Творцом «системы» был Станиславский. Немирович-Данченко, создавая свои замечательные спектакли и утверждая единство эстетических принципов Художественного театра, основывался на научных обобщениях, сделанных Станиславским, беспрерывно обогащая их. Два гениальных художника, две своеобразнейшие по индивидуальности твёрдо опирались на единую эстетическую платформу и, экспериментируя, создавали науку об актёрском и режиссёрском искусстве. […]

В чём же заключались расхождения великих учителей сцены?

Пожалуй, я не ошибусь, если скажу, что первый творческий спор между этими двумя художниками возник в период работы театральной студий на Поварской (1905 год), активным участником которой был Вс. Э. Мейерхольд. Именно тогда К.С. Станиславский впервые предложил анализировать пьесу этюдным путём. Владимир Иванович не принял этого эксперимента. Но в то время в ответ на возражения Немировича-Данченко Константин Сергеевич ещё не мог ответить иначе как: «Для меня это эксперимент. Я хочу так попробовать работать над спектаклем», хотя по существу своему это было началом открытия, которое спустя много лет он сформулировал как новый закон анализа пьесы. И Немирович-Данченко и Мейерхольд не поняли тогда, что на их глазах происходило рождение нового, ценнейшего метода.

Прошло тридцать лет. И только в 1935 году Станиславский с новой, удесятеренной силой убежденности стал проповедовать найденную им в результате огромного труда и гениального прозрения идею анализа пьесы в действии. […]

Хотя в трудах Константина Сергеевича нет специальной главы с описанием этого открытия, огромную ценность представляют собой отдельные его статьи, высказывания по этому вопросу. Я неоднократно писала о том, что метод действенного анализа является, с моей точки зрения, самым главным и самым верным способом воздействия на актёрское воображение, стимулятором его работы. Эта методика находится в кажущемся противоречии с проблемой замысла, на котором так настаивал Немирович-Данченко.

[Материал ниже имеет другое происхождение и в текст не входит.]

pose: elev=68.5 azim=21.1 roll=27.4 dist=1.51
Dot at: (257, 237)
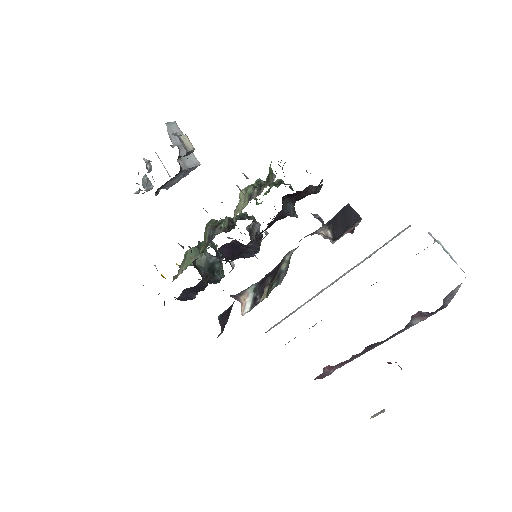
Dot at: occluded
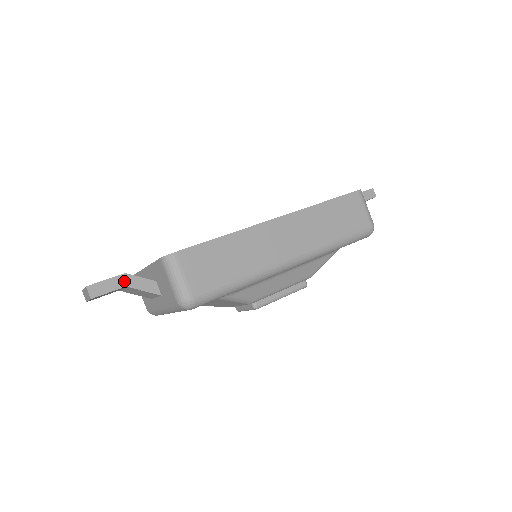
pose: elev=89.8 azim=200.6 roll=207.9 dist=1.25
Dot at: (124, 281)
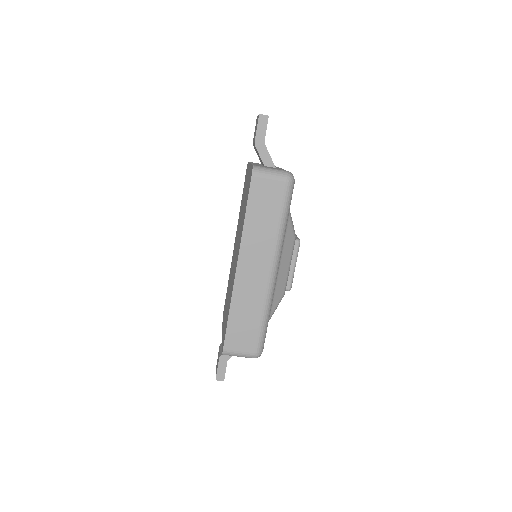
Dot at: (224, 360)
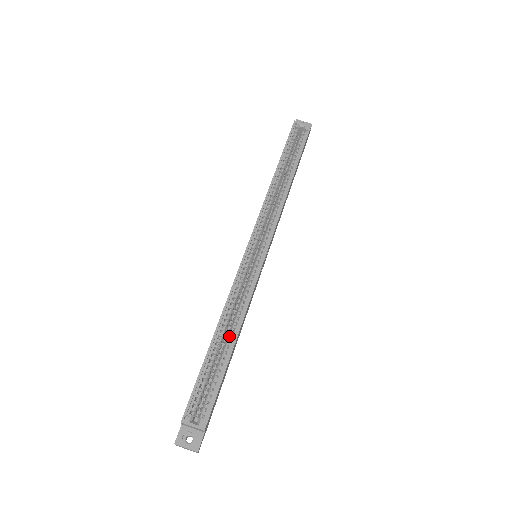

Бесспорно, позиция Владимира Ивановича - его непременное активное требование замысла -  абсолютно верна. Нельзя сделать ни шага в роли, если не свяжешь его с последующими. Вместе с тем я позволяю себе утверждать, что метод действенного анализа Станиславского обогащает позицию Немировича-Данченко и делает огромный шаг вперёд в области наиболее органичного проникновения актёра в драматургический материал, подводит актёра к осознанию целого, к восприятию и авторской и режиссёрской сверхзадачи.

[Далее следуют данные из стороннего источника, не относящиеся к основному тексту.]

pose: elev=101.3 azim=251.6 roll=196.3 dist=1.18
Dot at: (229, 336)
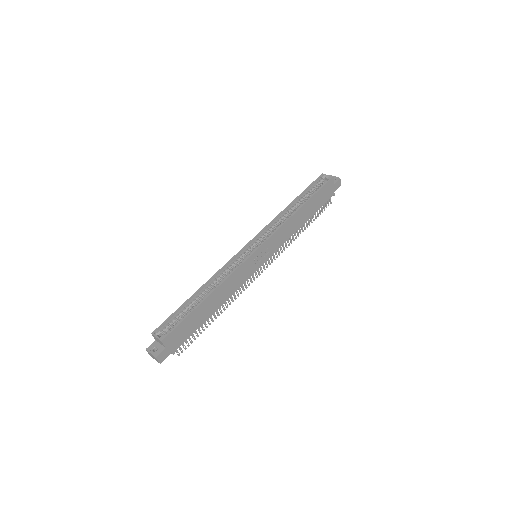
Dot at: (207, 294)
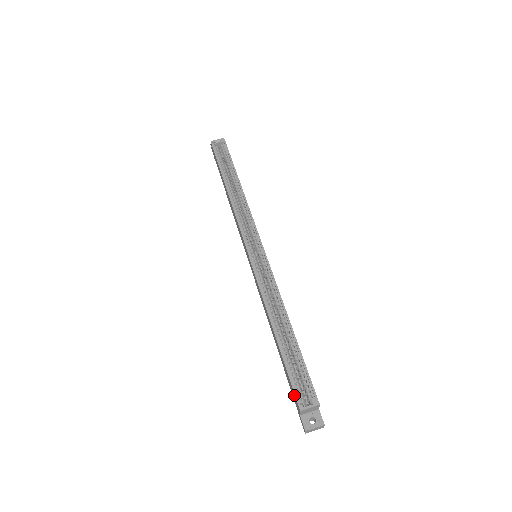
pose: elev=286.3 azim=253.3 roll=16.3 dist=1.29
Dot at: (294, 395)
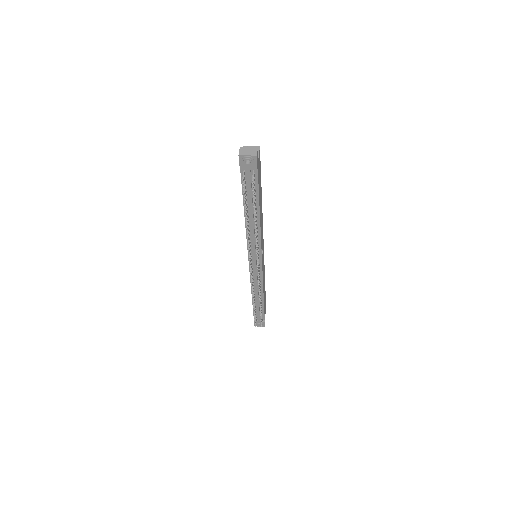
Dot at: occluded
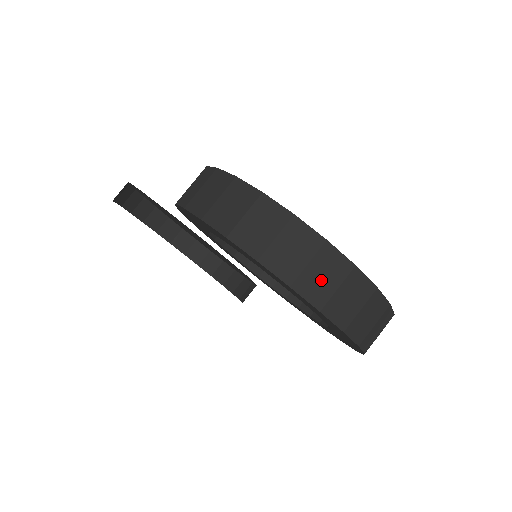
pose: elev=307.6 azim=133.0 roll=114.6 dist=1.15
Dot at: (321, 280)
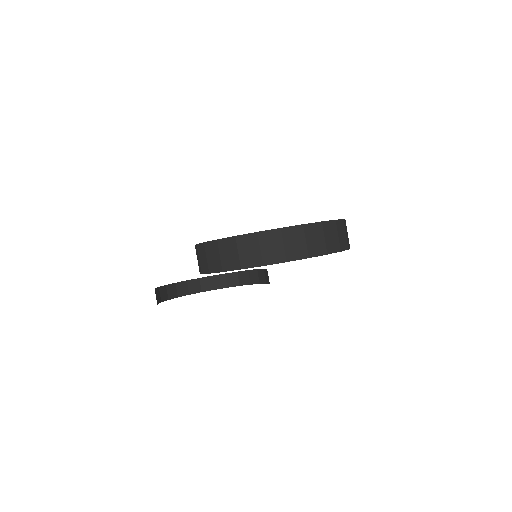
Dot at: (332, 239)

Поэтому я считаю неверной точку зрения, будто методикой действенного анализа уничтожается проблема режиссёрского замысла. Мне кажется, что этот ошибочный взгляд мешает пониманию идеи и Станиславского и Немировича-Данченко. Одним из важнейших звеньев метода действенного анализа является «разведка умом» до и после этюда.

Но возможна ли она, если у режиссёра нет замысла? Возможно ли постепенное, целостное объединение участников вокруг сверхзадачи будущего спектакля, если у режиссёра отсутствует замысел? Конечно, нет. Немирович-Данченко до конца своей жизни настаивал на необходимейшем «процессе заражения актёра словом режиссёра». Имеем ли мы право пройти мимо этого положения Немировича-Данченко? Конечно, нет, потому что позиция Немировича-Данченко раскрывает огромную требовательность к режиссёру, к его умению проникнуть в образную суть пьесы, к умению найти точные, образные для актера слова, к чуткости в работе с актером.

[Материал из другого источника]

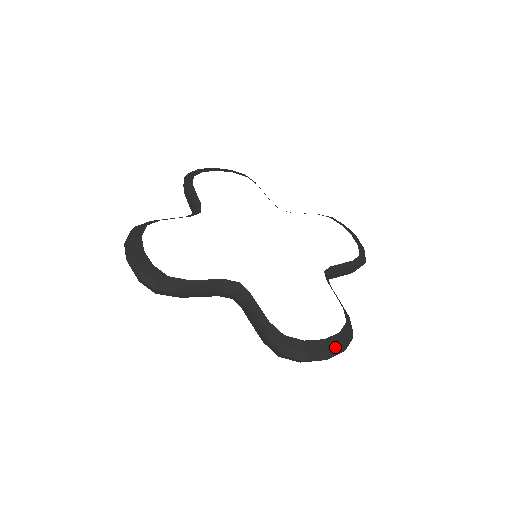
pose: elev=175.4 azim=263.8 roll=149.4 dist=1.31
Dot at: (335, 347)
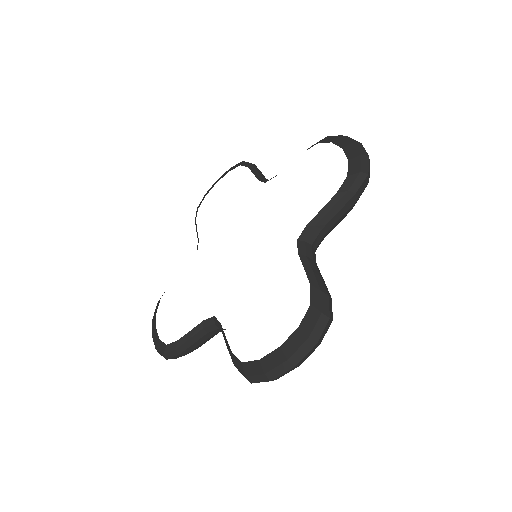
Dot at: (295, 349)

Станиславский, увлекая своих учеников новой методикой, акцентировал внимание на творческом самочувствии актера в первоначальном процессе проникновения в роль. Немировича-Данченко волновала проблема замысла в первую очередь с позиции режиссёра.

Режиссёрский замысел у Станиславского и у Немировича-Данченко всегда был точен, целенаправлен и огненно ясен. Но Константин Сергеевич старался не обнаруживать свою цель перед актером, добиваясь, чтобы она возникла как бы самопроизвольно - изнутри, органично, в результате внутренних и внешних действий, собственных раздумий актёра над ролью, пьесой в целом.

А Владимир Иванович был убеждён в том, что, пока не раскрыл актёру своего замысла, актерское воображение молчит и творческий процесс не может идти в верном направлении. Поэтому он не жалел времени для «заражения» актеров своими видениями».

Кнебель М.О., Школа режиссуры Немировича-Данченко, М., «Искусство», 1966 г., с. 5 и 7-8.